During the development of the new version of BootZilla, this page will be updated with progress updates, questions to the community, and beta releases. Feedback is appreciated, so this release can be the best one yet.
First and foremost, the new design dictates a fully customizable scripting structure, which enumerates little scripts and processes the download, update, and decompression of tools into their appropriate places. This approach makes patching a breeze, and simplifies the ability to make BootZilla truly modular. An image of the current directory tree follows -
The first part of development involves creating a proof of concept. Due to the way that the new BZBuilder script operates, support for building the toolkit on Windows NT5 (XP/2003/2000) might not happen. Most users are on NT6 (Vista/7/8/8.1/Server 2008/2008r2/2012/2012r2), which makes some of this easier for the development and proof of concept stage. The BZBuilder will be utilizing the command-line utility “ForFiles.exe”, included in all versions of NT6. In order to support NT5 OSes, we will need to add an extra step to the build process which will grab the appropriate version of “ForFiles.exe” for NT5, and then process the rest of the script. For now, and during the proof of concept stage, this bit will be left out, unless someone expresses a need for NT5 support.
So far, the BZBuilder.txt is just a file filled with ideas for how the system will work, including bootcd functionality specifics, directory tree ideas, dependency lists, and various other notes about what the toolkit needs to be.
Work on the toolkit in its new form will progress rapidly. The hard deadline I’ve set is December 1st, 2014. No later than December 1st will be the release of this new version, to allow it to fit in with the Fall/Winter 2014. As such, the first version will likely be more of a proof of concept release than subsequent releases. Bugs may exist, logging might not be up-to-par, but at the least, the build script will be utilizing the new structure defined in my development documentation.

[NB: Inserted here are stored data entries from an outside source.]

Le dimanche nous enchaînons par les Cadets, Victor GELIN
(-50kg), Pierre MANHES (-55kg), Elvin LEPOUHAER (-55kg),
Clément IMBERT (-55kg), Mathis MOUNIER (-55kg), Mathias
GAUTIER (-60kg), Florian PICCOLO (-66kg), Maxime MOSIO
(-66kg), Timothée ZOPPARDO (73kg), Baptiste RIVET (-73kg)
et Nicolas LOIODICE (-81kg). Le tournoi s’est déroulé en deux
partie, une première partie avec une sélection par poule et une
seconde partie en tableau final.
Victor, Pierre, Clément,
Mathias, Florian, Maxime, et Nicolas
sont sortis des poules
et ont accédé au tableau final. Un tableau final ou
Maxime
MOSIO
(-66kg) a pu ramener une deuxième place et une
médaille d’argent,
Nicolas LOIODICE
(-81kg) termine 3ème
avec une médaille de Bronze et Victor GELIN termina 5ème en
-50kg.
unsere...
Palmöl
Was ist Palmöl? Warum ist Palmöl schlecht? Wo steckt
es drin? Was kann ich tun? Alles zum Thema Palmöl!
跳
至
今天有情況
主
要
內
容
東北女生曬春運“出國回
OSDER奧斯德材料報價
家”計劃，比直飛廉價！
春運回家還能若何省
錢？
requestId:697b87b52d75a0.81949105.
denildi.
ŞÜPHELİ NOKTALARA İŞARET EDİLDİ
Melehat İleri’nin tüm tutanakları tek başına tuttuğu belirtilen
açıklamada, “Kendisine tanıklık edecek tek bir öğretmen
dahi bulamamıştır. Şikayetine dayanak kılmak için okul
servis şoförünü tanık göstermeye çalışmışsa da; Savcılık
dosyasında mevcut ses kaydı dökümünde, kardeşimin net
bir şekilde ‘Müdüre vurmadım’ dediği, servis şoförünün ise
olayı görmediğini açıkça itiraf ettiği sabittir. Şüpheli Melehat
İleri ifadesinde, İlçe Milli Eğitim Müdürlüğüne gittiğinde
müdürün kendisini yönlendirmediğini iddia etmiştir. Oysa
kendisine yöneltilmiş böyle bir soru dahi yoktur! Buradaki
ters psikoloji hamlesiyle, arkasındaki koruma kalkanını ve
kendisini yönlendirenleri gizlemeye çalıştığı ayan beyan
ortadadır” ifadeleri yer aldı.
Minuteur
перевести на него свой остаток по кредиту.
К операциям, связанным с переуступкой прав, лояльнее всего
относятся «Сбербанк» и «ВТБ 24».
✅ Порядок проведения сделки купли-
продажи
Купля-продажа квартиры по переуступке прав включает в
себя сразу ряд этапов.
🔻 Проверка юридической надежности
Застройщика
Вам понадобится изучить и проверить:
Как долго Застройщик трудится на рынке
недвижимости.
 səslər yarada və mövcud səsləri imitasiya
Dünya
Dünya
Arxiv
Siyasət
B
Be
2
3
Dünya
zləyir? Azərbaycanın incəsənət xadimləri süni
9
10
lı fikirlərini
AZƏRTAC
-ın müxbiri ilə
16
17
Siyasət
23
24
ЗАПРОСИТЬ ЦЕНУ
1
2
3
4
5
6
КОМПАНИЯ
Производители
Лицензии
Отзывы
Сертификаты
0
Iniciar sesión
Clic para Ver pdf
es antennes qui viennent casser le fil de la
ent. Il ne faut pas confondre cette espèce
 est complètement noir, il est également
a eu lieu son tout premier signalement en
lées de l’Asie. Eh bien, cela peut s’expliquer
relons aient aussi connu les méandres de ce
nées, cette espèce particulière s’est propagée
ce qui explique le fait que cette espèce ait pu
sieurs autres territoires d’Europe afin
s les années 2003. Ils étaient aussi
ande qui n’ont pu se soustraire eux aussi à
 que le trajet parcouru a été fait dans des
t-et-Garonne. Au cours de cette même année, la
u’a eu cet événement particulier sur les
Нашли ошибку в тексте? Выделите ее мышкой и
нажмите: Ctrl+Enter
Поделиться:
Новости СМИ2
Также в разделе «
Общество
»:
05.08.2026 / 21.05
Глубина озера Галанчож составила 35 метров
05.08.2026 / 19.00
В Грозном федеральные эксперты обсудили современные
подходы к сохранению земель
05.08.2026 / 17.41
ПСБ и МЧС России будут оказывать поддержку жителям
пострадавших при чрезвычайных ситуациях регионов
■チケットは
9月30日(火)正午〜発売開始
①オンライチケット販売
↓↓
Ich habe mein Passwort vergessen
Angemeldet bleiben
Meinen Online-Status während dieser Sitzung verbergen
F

There will be a set of developer documentation in place for people who want to extend the toolkit. Ideally, BootZilla could be utilized as a software update framework for corporate and enterprise use. The main goal for the first release, however, is to get it up and off the ground.
Cmdlets: What are they?
When I decided on dumping the v6 code for something better, I had been toying with some better Windows Batch scripting ideas, including switching over to powershell entirely. As of now, I have a limited understanding of PS scripting, and do not feel safe in developing a project on it yet. The other thing is, many people don’t like PS, or have any real working knowledge of how to use it. More and more of the Microsoft-speaking-world are pushing it, especially if you manage Exchange or other Microsoft-centric applications. My only real-world experience with it was setting up Office 365’s exchange service for a business I work at. Powershell is supposed to be easier to debug, but in my opinion, is more of a beast when it comes to error messages, than it is easier to make sense of. I started out on the DOS command line, writing better autoexec.bat files for my PC, so I feel a deep connection to command scripts than I do powershell scripts. Another idea years ago was to re-write BZ in bash scripts, which was partially done, for server-side software updating, but never released to the public, since my bash-fu is terrible. Plus, I no longer run any *nix-based OSes as my primary OS.
Back to the topic at hand…
Windows Batch Scripts come in either *.bat or *.cmd file extensions. *.bat is a leftover backward compatibility extension from the DOS days. *.cmd literally means “CoMmanD script”. A CMDLet is literally a command script applet. Each cmdlet is a small script consisting of instructions that will process a tool’s download, decompression, and configuration within the BootZilla toolkit. What this means is that we can actually bundle configuration files in with the cmdlet, and have them be placed alongside the decompressed tool (for things like ccleaner, you can include the ccleaner.ini profile, and winapp2.ini files) - your customizations to these tools’ profiles will be retained between builds of BZ. Some tools also generate dat files for preferences, which will also be looked for within the cmdlets directory. From here on out, all included apps will have their own “appname_version.cmd” file, where version typically will be either x86 or x64. In this way, an X86-only or X64-only toolkit can easily be built from the same build script, with minimal interaction from the user. This also means that you can setup different categories to be processed. By default, ‘all’ will be passed to the build program, but should you want only a specific set of tools, or a specific architecture, you can define it as the first argument on the commandline. For instance, “BZBuilder.cmd x86″ will only pull x86 tools in. If you were to only need utilities, then “BZBuilder utils” would give you only the utilities directory of tools.
The other great thing about this, is that you can move and take away any tools you don’t want, simply by removing the cmdlet you don’t want. You can also add your own cmdlet into whichever directory is applicable to your tool.
With this serious design change, moving up to PowerShell should also be a lot easier in the long run. Not relying on 3rd-party tools is something that has been well sought after since a malformed wget executable issue several versions ago.
This blog will be updated from time to time with information pertaining to the new development of BootZilla.